As a lesbian couple we had no choice but to use donor sperm but my wife couldn't love her any more if she could have magic-ed up the white stuff herself. They have a beautiful connection and had the first skin to skin after the birth. Family is waaaay more than genetics x

MrsH14 Fri 16-Oct-15 20:57:34

Since my husband was diagnosed with azoospermia we have ruled out using a donor. My reason for that is that I can't bear the thought of carrying a child that isn't my husbands and I've always been open to adoption. I did however have my first painful thought yesterday that I may never carry a child, that I won't experience the excitement of a BFP, I won't feel my baby kick, I won't experience the awful morning sickness my sister had and I won't get to endure the pain of giving birth. It's a hard desicion but one only you can make x

Blue2014 Fri 16-Oct-15 21:05:30

I don't know if this has been mentioned but you can also adopt an embryo in some clinics

peppajay Fri 16-Oct-15 21:13:42

Some friends of mine adopted their sons 4 years ago when they were 6 and 4. They always presumed that they would have children but were very into their careers and didn't start actively trying until their late 30's. When they realised that they couldn't concieve naturally they didn't want to go through all the stress of IVF and failures so they decided to go straight for the adoption route. However much they wanted children neither of them had the urge for nappies, buggies etc and they knew there were lots of older children wanting homes so they automatically applied to adopt over 4's. They now have the most gorgeous 2 boys who suffered from serious neglect- they are fantastic with them and they beam with joy day in day out knowing they have done the right thing and these boys are so close to them you would never know they aren't biologically theirs. I think you have to do what is right for you and I think if you have that urge to carry a child and give birth adoption may not be right for you, but as my friends never had this urge adoption suited them perfectly.

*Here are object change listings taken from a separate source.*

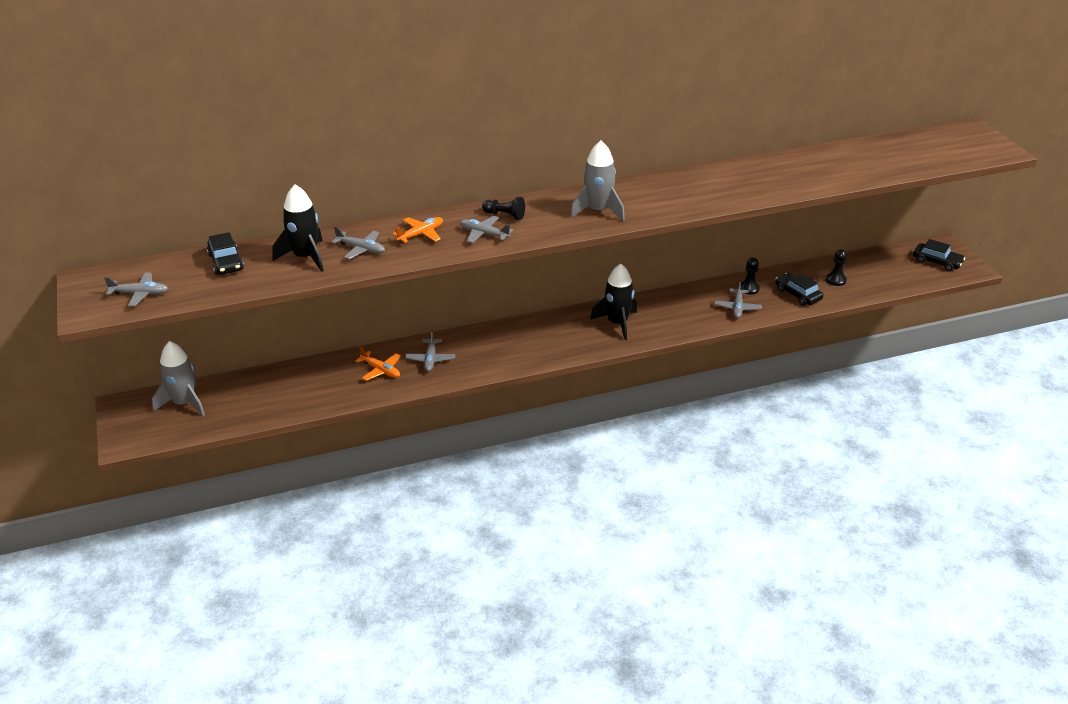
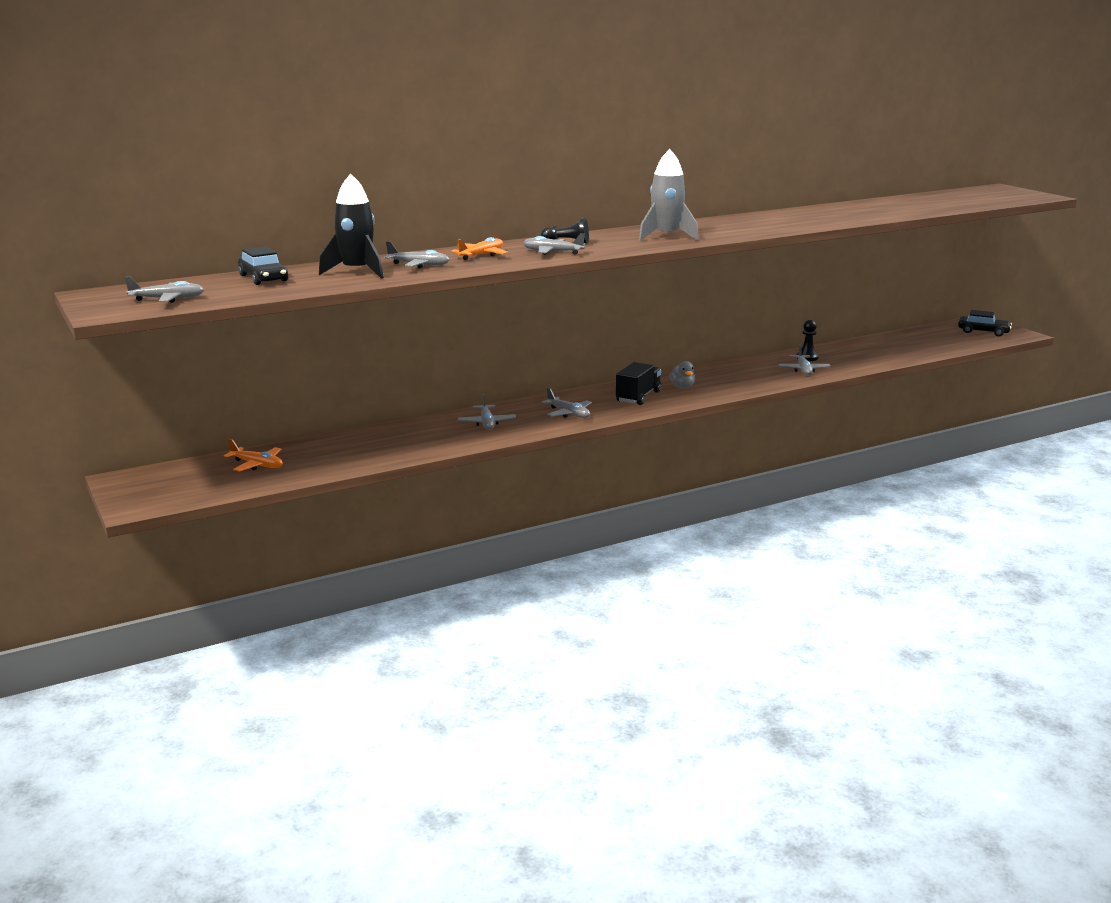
camera: 10 degrees left, 15 degrees down
(184, 403) = (202, 472): grey rocket -> none
(381, 370) = (432, 434): orange plane -> orange plane (257, 465)
(504, 353) = (568, 414): none -> grey plane
(573, 334) = (638, 397): none -> black truck
(617, 323) = (682, 387): black rocket -> grey duck
(798, 294) = (860, 358): black car -> none
(836, 280) = (892, 348): black pawn -> none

colourdilemma Sat 17-Oct-15 19:13:20

We have three donor conceived children, aged 10, 6 and 4 so are a fair way into the journey. I have to say, as far as I can tell, having donor conceived kids is very much like having them the usual way. We have been open with our children from the start, using a picture book from the donor conception network and surprisingly, even when I was pregnant with dc 3, they have yet to be all that interested. In fact, dd1, 10,and i recently had "the chat" about the usual way of conception and dd was totally grossed out (phew!) and declared that she was definitely having her dc by donor conception! I even broke it to her that "sadly" you have to try the other way first.
Anyway, I'm a rubbish parent in loads of ways, dh is fantastic and none of it really has much to do with infertility.
Do pm me if you want, good luck with your journey. I shared some of your concerns to start with.